Endothelin and growth factors such as transforming growth factor (TGF)-beta1 are important regulators of the cardiovascular system. Although increased production of endothelin-1 (ET-1) and TGF-beta1 have been reported in left ventricular hypertrophy, the detailed roles of these substances in hypertrophy remain to be determined. To elucidate the cardioprotective effects of calcium antagonists in left ventricular hypertrophy, we evaluated the effects of long-term treatment with benidipine, a long-acting calcium antagonist, on preproET-1, ET(A) receptor (ETAR) and TGF-beta1 expression in the left ventricle and evaluated the relations between these effects and myocardial remodeling in Dahl salt-sensitive hypertensive (DS) rats fed a high-salt diet.
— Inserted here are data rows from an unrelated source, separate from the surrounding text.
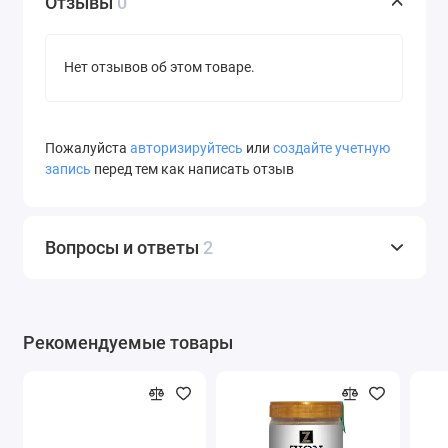
Отзывы
0
Нет отзывов об этом товаре.
Пожалуйста
авторизируйтесь
или
создайте учетную
запись
перед тем как написать отзыв
Вопросы и ответы
2
Рекомендуемые товары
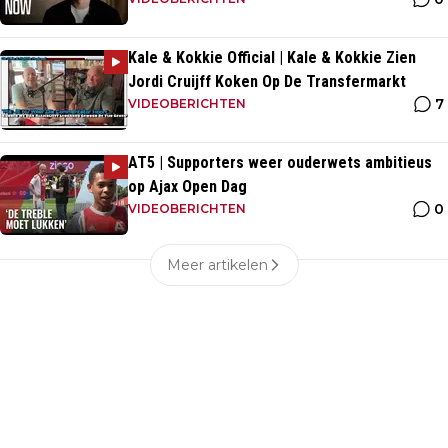
Kale & Kokkie Official | Kale & Kokkie Zien
Jordi Cruijff Koken Op De Transfermarkt
7
VIDEOBERICHTEN
AT5 | Supporters weer ouderwets ambitieus
op Ajax Open Dag
0
VIDEOBERICHTEN
Meer artikelen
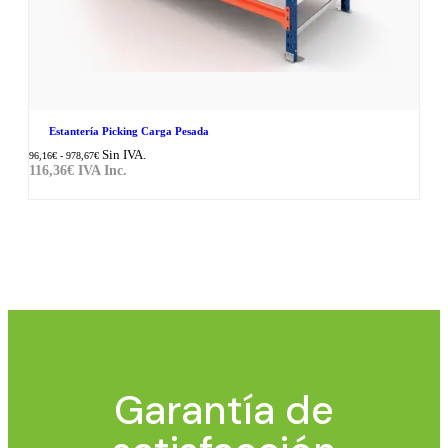
Estantería Picking Carga Pesada
Sin IVA.
96,16
€
-
978,67
€
116,36
€
IVA Inc.
Garantía de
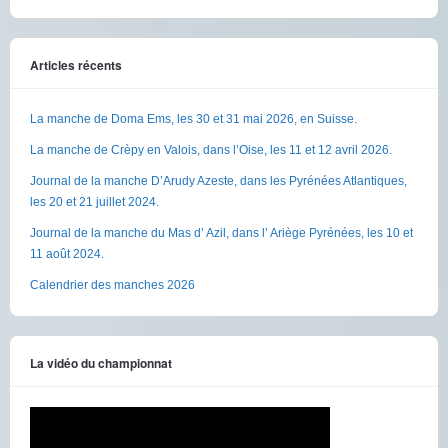
Articles récents
La manche de Doma Ems, les 30 et 31 mai 2026, en Suisse.
La manche de Crèpy en Valois, dans l’Oise, les 11 et 12 avril 2026.
Journal de la manche D’Arudy Azeste, dans les Pyrénées Atlantiques,
les 20 et 21 juillet 2024.
Journal de la manche du Mas d’ Azil, dans l’ Ariège Pyrénées, les 10 et
11 août 2024.
Calendrier des manches 2026
La vidéo du championnat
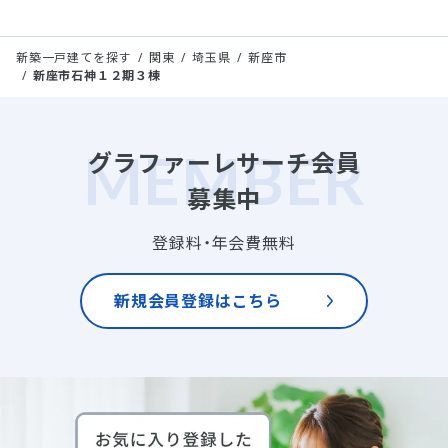
新築一戸建てを探す
関東
埼玉県
新座市
新座市石神１２期３棟
グラファーレサーチ会員
募集中
登録料・年会費無料
新規会員登録はこちら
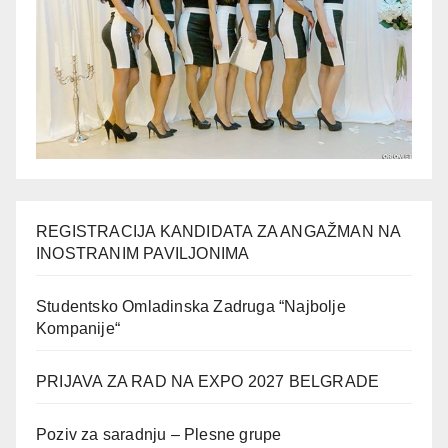
REGISTRACIJA KANDIDATA ZA ANGAŽMAN NA
INOSTRANIM PAVILJONIMA
Studentsko Omladinska Zadruga “Najbolje
Kompanije“
PRIJAVA ZA RAD NA EXPO 2027 BELGRADE
Poziv za saradnju – Plesne grupe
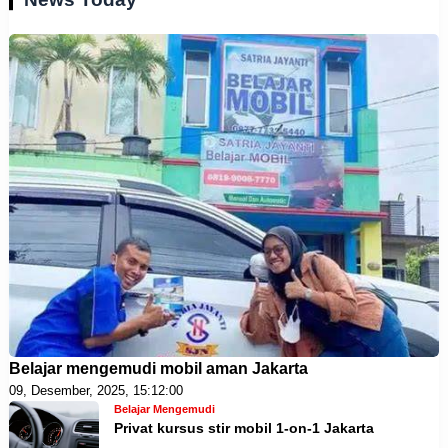
Belajar mengemudi mobil aman Jakarta
09, Desember, 2025, 15:12:00
Belajar Mengemudi
Privat kursus stir mobil 1-on-1 Jakarta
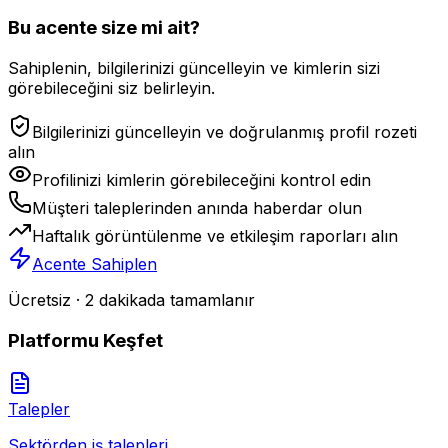
Bu acente size mi ait?
Sahiplenin, bilgilerinizi güncelleyin ve kimlerin sizi
görebileceğini siz belirleyin.
Bilgilerinizi güncelleyin ve doğrulanmış profil rozeti
alın
Profilinizi kimlerin görebileceğini kontrol edin
Müşteri taleplerinden anında haberdar olun
Haftalık görüntülenme ve etkileşim raporları alın
Acente Sahiplen
Ücretsiz · 2 dakikada tamamlanır
Platformu Keşfet
Talepler
Sektörden iş talepleri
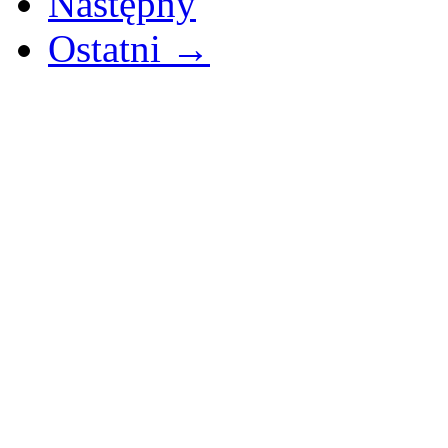
Następny
Ostatni →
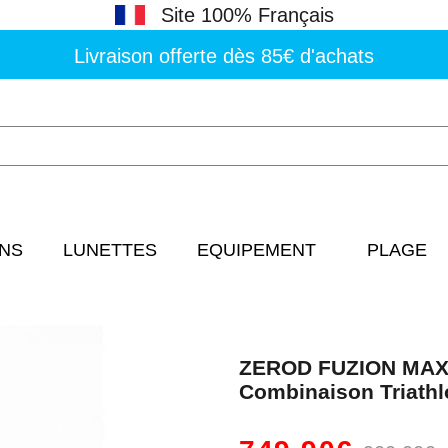
Site 100% Français
Livraison offerte dès 85€ d'achats
NS
LUNETTES
EQUIPEMENT
PLAGE
ZEROD FUZION MAX 
Combinaison Triath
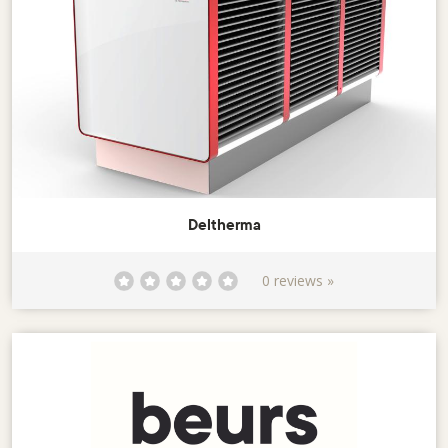
Deltherma
0 reviews »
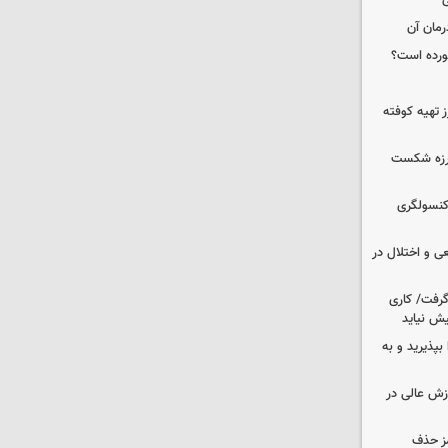
ی
رمان آن
خورده است؟
 تهیه کوفته
لرزه شکست
 کنسولگری
ی و اختلال در
 گرفت/ کاری
ش نیاید
بپذیرید و به
وزش عالی در
مز حذف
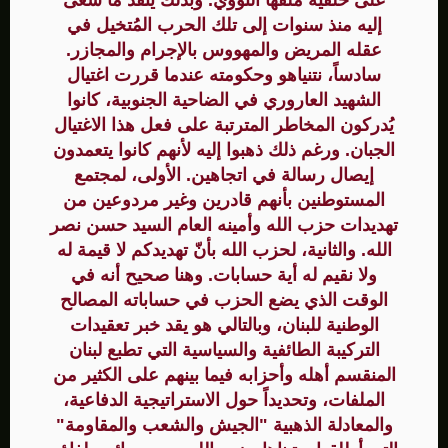
على خلفية ملفها النووي. وبذلك ينفذ ما سعى
إليه منذ سنوات إلى تلك الحرب المُتخيل في
عقله المريض والمهووس بالإجرام والمجازر.
سادساً، نتنياهو وحكومته عندما قررت اغتيال
الشهيد العاروري في الضاحية الجنوبية، كانوا
يُدركون المخاطر المترتبة على فعل هذا الاغتيال
الجبان. ورغم ذلك ذهبوا إليه لأنهم كانوا يتعمدون
إيصال رسالة في اتجاهين. الأولى، لمجتمع
المستوطنين بأنهم قادرين وغير مردوعين من
تهديدات حزب الله وأمينه العام السيد حسن نصر
الله. والثانية، لحزب الله بأنّ تهديدكم لا قيمة له
ولا نقيم له أية حسابات. وهنا صحيح أنه في
الوقت الذي يضع الحزب في حساباته المصالح
الوطنية للبنان، وبالتالي هو يقد خبر تعقيدات
التركيبة الطائفية والسياسية التي تطبع لبنان
المنقسم أهله وأحزابه فيما بينهم على الكثير من
الملفات، وتحديداً حول الاستراتيجية الدفاعية،
والمعادلة الذهبية "الجيش والشعب والمقاومة"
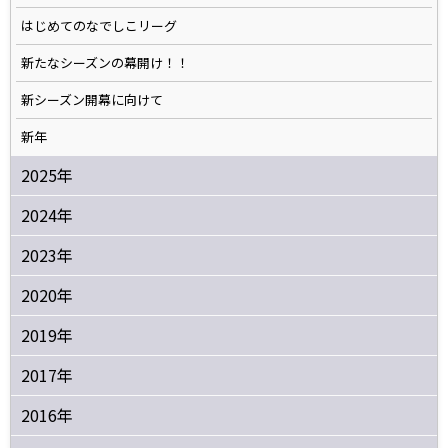
はじめてのなでしこリーグ
新たなシーズンの幕開け！！
新シーズン開幕に向けて
新年
2025年
2024年
2023年
2020年
2019年
2017年
2016年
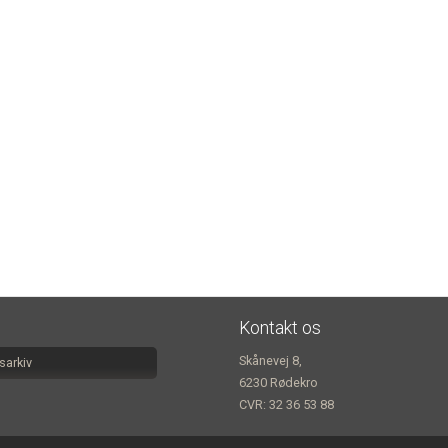
Kontakt os
Skånevej 8,
arkiv
6230 Rødekro
CVR: 32 36 53 88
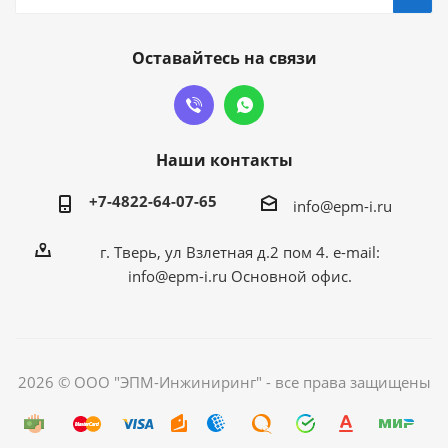
Оставайтесь на связи
Наши контакты
+7-4822-64-07-65
info@epm-i.ru
г. Тверь, ул Взлетная д.2 пом 4. e-mail:
info@epm-i.ru Основной офис.
2026 © ООО "ЭПМ-Инжиниринг" - все права защищены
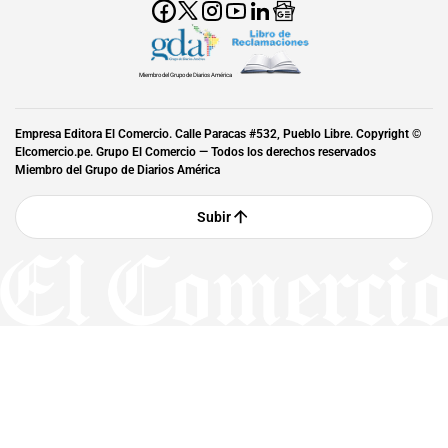
Miembro del Grupo de Diarios América
Empresa Editora El Comercio. Calle Paracas #532, Pueblo Libre. Copyright ©
Elcomercio.pe. Grupo El Comercio — Todos los derechos reservados
Miembro del Grupo de Diarios América
Subir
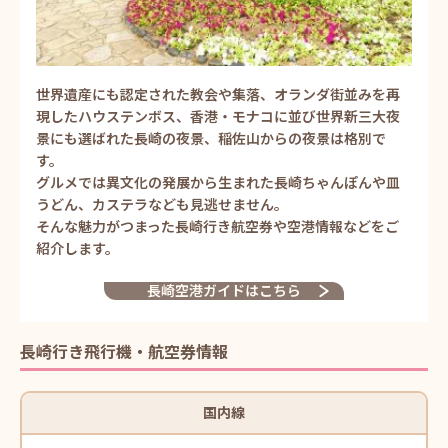
世界遺産にも認定された教会や集落、オランダ街並みを再
現したハウステンボス、香港・モナコに並び世界新三大夜
景にも選ばれた長崎の夜景、稲佐山からの夜景は格別で
す。
グルメでは異文化の発展から生まれた長崎ちゃんぽんや皿
うどん、カステラなども見逃せません。
そんな魅力がつまった長崎行き航空券や空港情報などをご
紹介します。
長崎空港ガイドはこちら
長崎行き飛行機・航空券情報
国内線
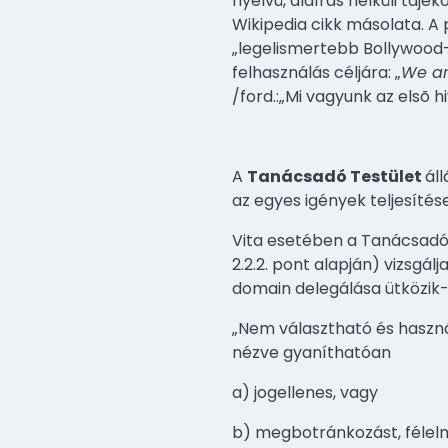
nyelvû, aláírás nélküli tájé
Wikipedia cikk másolata. A 
„legelismertebb Bollywood-i
felhasználás céljára: „
We are
/ford.:„Mi vagyunk az elsõ h
A
Tanácsadó Testület
ál
az egyes igények teljesítés
Vita esetében a Tanácsadó T
2.2.2. pont alapján) vizsgál
domain delegálása ütközik-e
„Nem választható és haszn
nézve gyaníthatóan
a) jogellenes, vagy
b) megbotránkozást, félelm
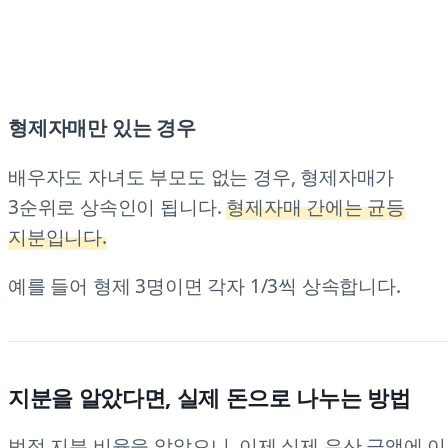
형제자매만 있는 경우
배우자도 자녀도 부모도 없는 경우, 형제자매가
3순위로 상속인이 됩니다.
형제자매 간에는 균등
지분입니다.
예를 들어 형제 3명이면 각자 1/3씩 상속합니다.
지분을 알았다면, 실제 돈으로 나누는 방법
법정 지분 비율을 알았으니, 이제 실제 유산 금액에 이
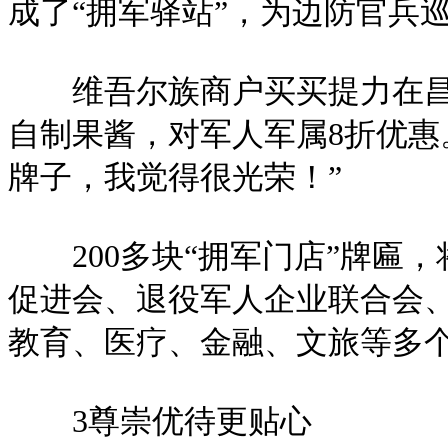
成了“拥军驿站”，为边防官兵
维吾尔族商户买买提力在昌吉
自制果酱，对军人军属8折优惠。
牌子，我觉得很光荣！”
200多块“拥军门店”牌匾
促进会、退役军人企业联合会、
教育、医疗、金融、文旅等多
3尊崇优待更贴心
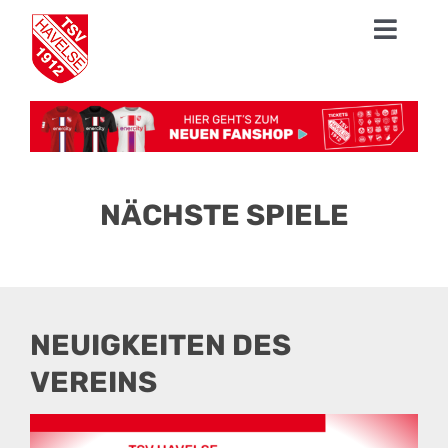
Zum
Toggl
Inhalt
springen
Navig
News
1. Herren
Talentschmiede
NÄCHSTE SPIELE
Sparten
Der TSV
NEUIGKEITEN DES
Fanshop
VEREINS
Mission Profifußball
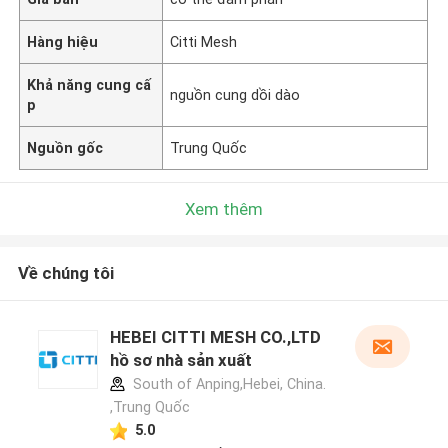
Hàng hiệu
Citti Mesh
Khả năng cung cấ
nguồn cung dồi dào
p
Nguồn gốc
Trung Quốc
Xem thêm
Về chúng tôi
HEBEI CITTI MESH CO.,LTD
hồ sơ nhà sản xuất
South of Anping,Hebei, China.
,Trung Quốc
5.0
After 5 weeks of feeding an 8% NaCl diet to 6-week-old DS rats (i.e., at 11 weeks of age), a distinct stage of concentric left ventricular hypertrophy (DSLVH) was noted. Benidipine (DSLVH-B group, n= 8; 1 mg/kg/day, subdepressor dose) or vehicle (DSLVH-V group, n=8) was administered to 6-week-old DS rats for 5 weeks, or until the onset of DSLVH stage, and age-matched (11-week-old) Dahl salt-resistant rats fed the same diet served as a control group (DR-C, n=8). Blood pressure was similar between the DSLVH-B and DSLVH-V groups, but was significantly lower in DR-C rats. The preproET-1, ETAR and TGF-beta1 expressions in the left ventricle were significantly higher in DSLVH-V than in DR-C rats, and significantly lower in DSLVH-B than in DSLVH-V. Benidipine administration resulted in significant improvements in the wall-to-lumen ratio and perivascular fibrosis in the coronary arterioles, and in myocardial fibrosis. We therefore concluded that myocardial remodeling and left ventricular hypertrophy in DS hypertensive rats fed a high-salt diet were significantly ameliorated by a subdepressor dose of benidipine, and that this amelioration was partly due to decreases in the expression of ET-1 and TGF-beta1 in the left ventricle.